The Appellate Division ruled that the State cannot yet be held liable for the wages on a cleanup project after Superstorm Sandy, because the federal court had to first determine if prevailing rates were required to be paid for the project. In so doing, the Court reversed the lower court which found that such an obligation existed. The Court also rejected the State’s overture to find the claims were “barred as a matter of law.” The Court noted that “it is abundantly clear to us that this matter is not ripe for ultimate resolution — not in the trial court and not here. Without a determination of whether this was or was not a prevailing wage contract, the issues here are only academic ones that may never need to be reached.”

The lower court had founded its ruling on the alleged statement from the State that this was not a PW project. It appears the State made that assertion when specifically asked, as a part of the bidding protocol, whether the job required prevailing wage. The workers sued in 2017 alleging they were not paid properly. Then, in 2018, CrowderGulf filed an indemnification action against the State and in November 2020, the trial Judge ruled in the Company’s favor.

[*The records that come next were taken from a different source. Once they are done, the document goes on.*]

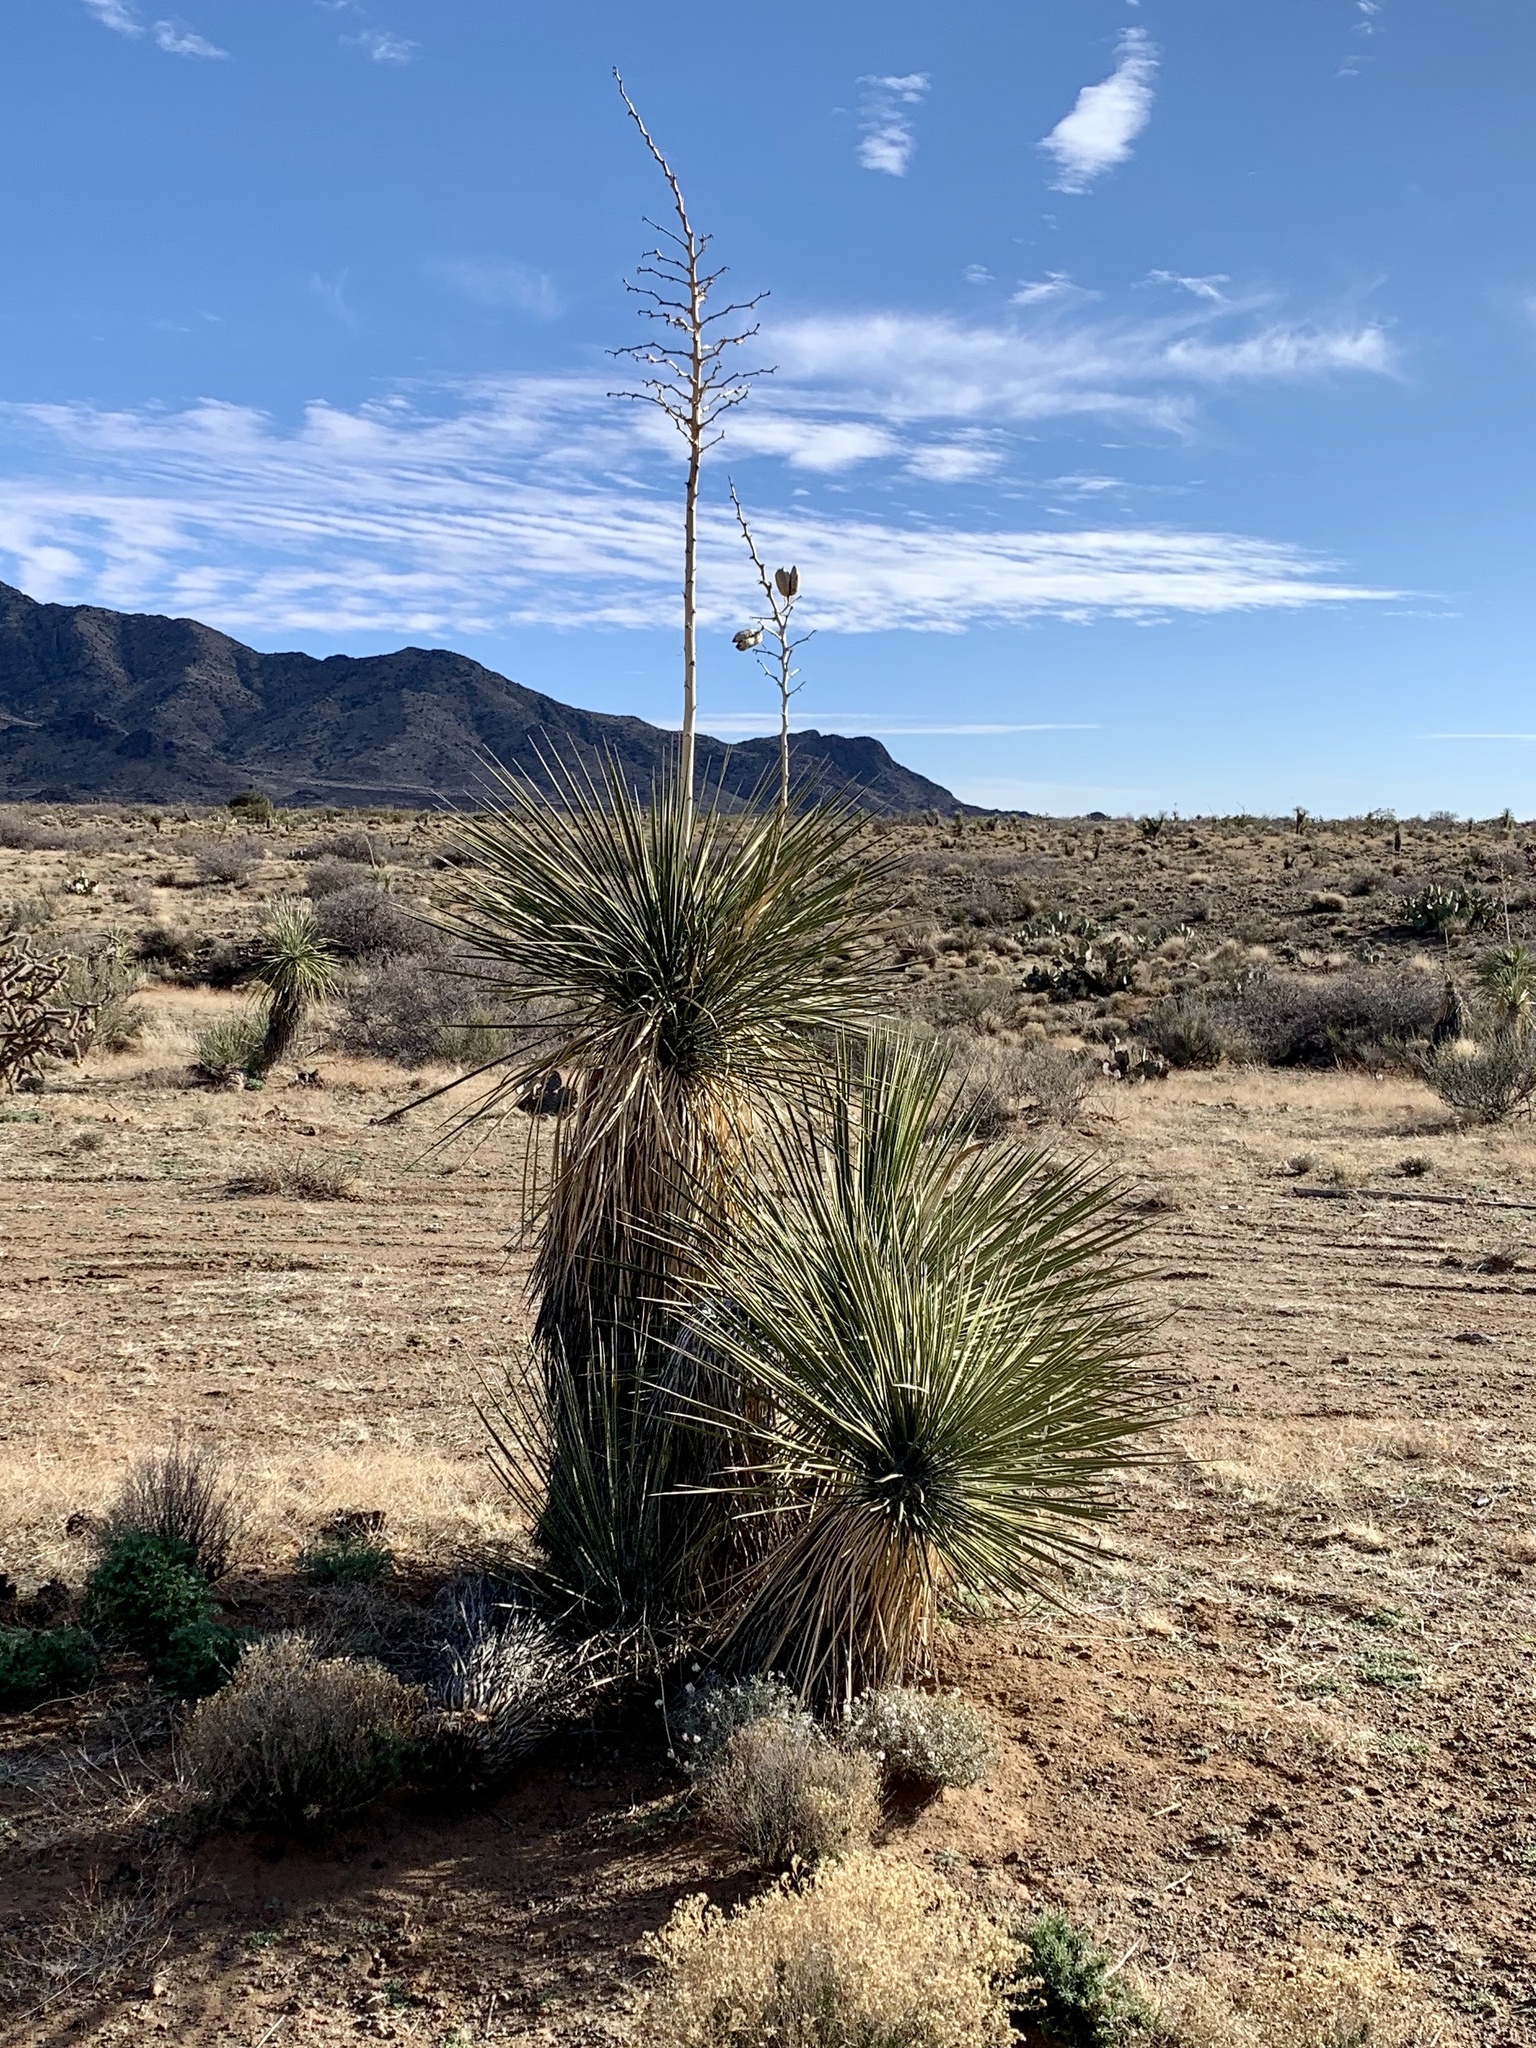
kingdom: Plantae
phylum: Tracheophyta
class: Liliopsida
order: Asparagales
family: Asparagaceae
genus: Yucca
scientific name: Yucca elata
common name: Palmella
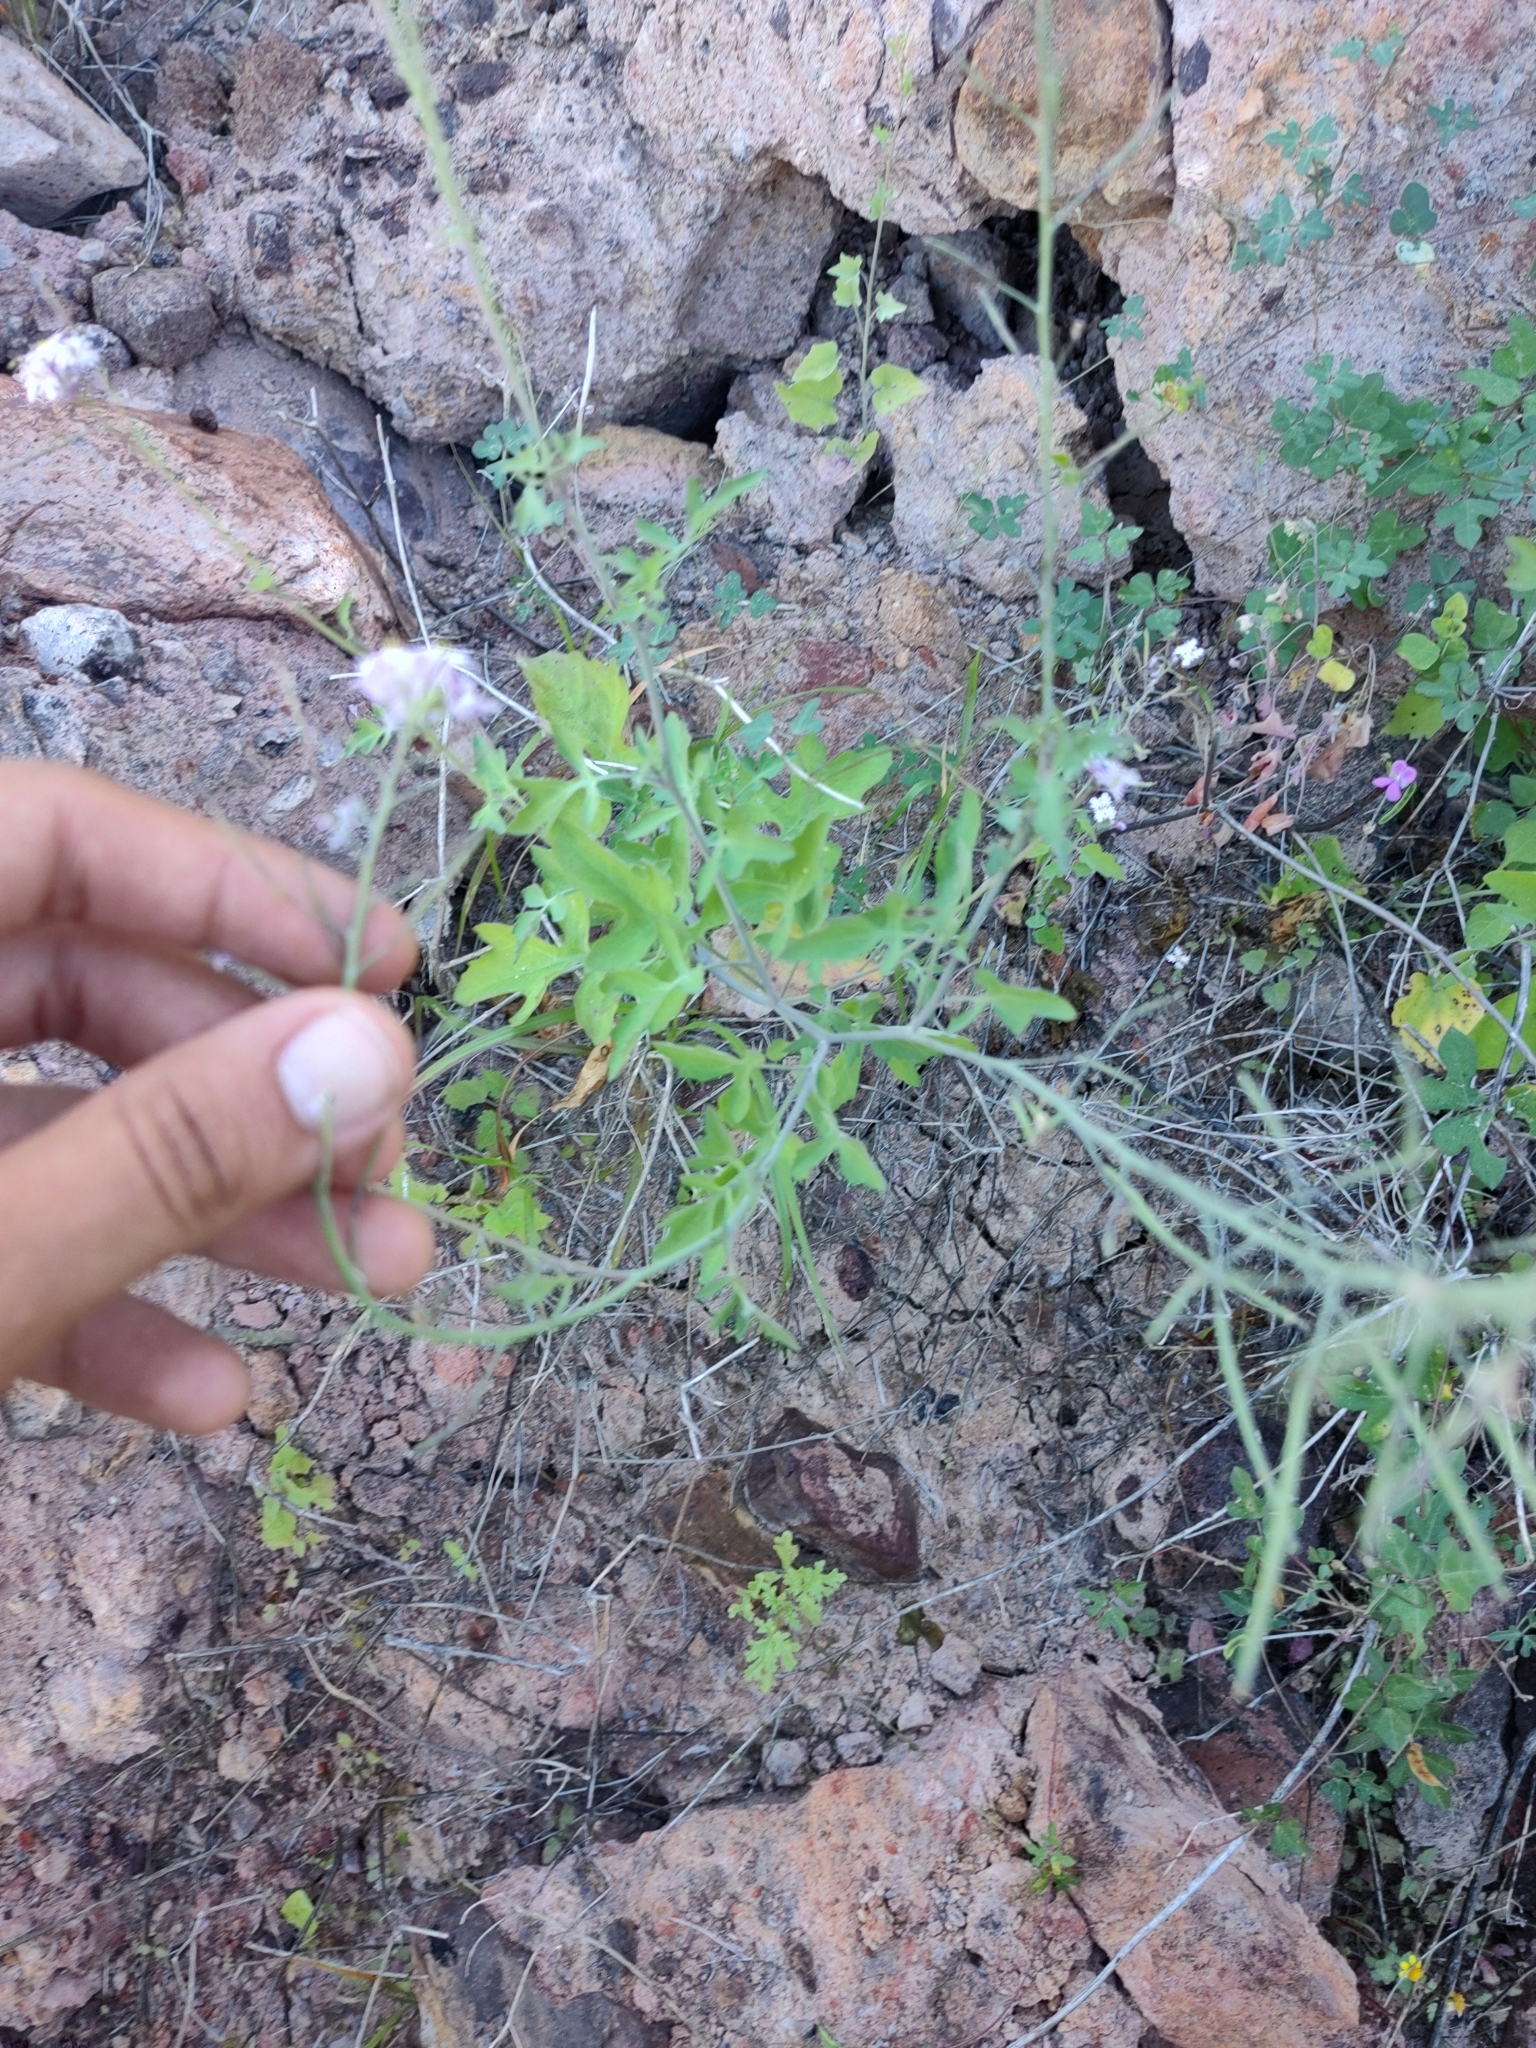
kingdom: Plantae
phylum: Tracheophyta
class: Magnoliopsida
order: Brassicales
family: Brassicaceae
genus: Dryopetalon
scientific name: Dryopetalon palmeri
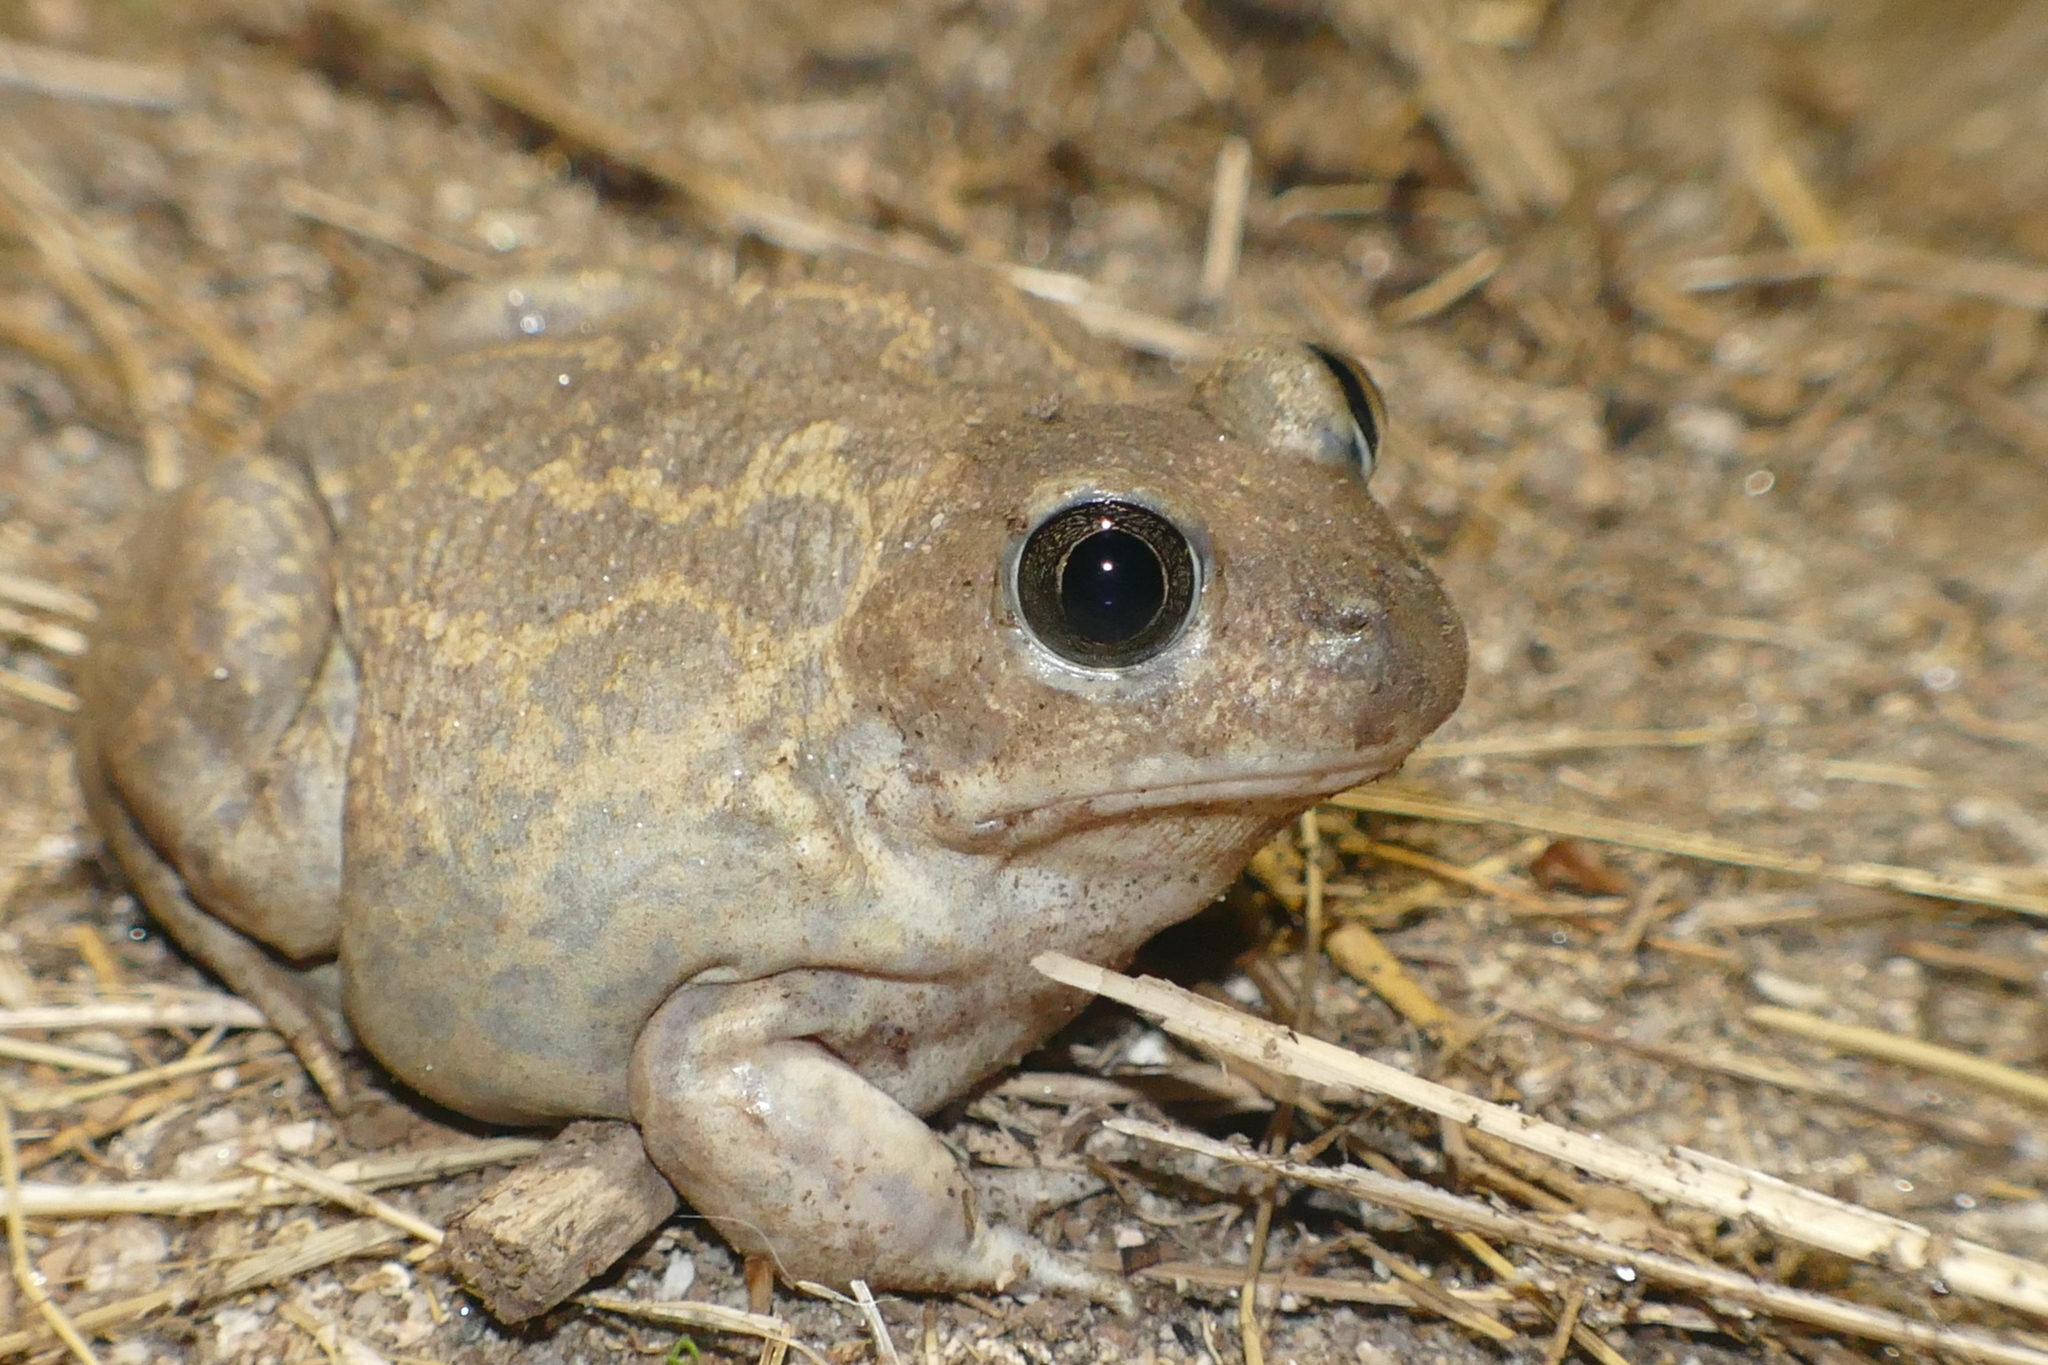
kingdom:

The Appellate Division gave a cool reception to the Company’s position. It stated that “CrowderGulf has not even established the state made a contractual misrepresentation.” The Court also observed that “no court has ruled that this was a prevailing wage contract.” The Court held that the crucial issue is whether the State made any misrepresentation and if that happened, was the Company damaged by that misrepresentation.

The Court also noted that the Company “can point to no case or statute allowing indemnification from the state for prevailing wages, and its brief is remarkably silent as to those statutes, namely the Contractual Liability Act and the Prevailing Wage Act, which would appear to preclude it.” The Court noted that the standard State contract explicitly disavowed any duty or obligation to indemnify. The contract also specifically noted that a project is covered by the Prevailing Wage Act “to the extent the act applied” and the State could not waive the applicability of the Prevailing Wage Act.

The Takeaway

The lesson here is that if public money is involved (in any form, such as a loan from a government authority) then the work is prevailing wage. It does not matter what representations may/may not have been made. It remains the obligation of the contractor to make its own independent determination of the applicability of prevailing wage rates. Added to that are the actual provisions in the State contract that explicitly address this issue, i.e. no obligation to indemnify.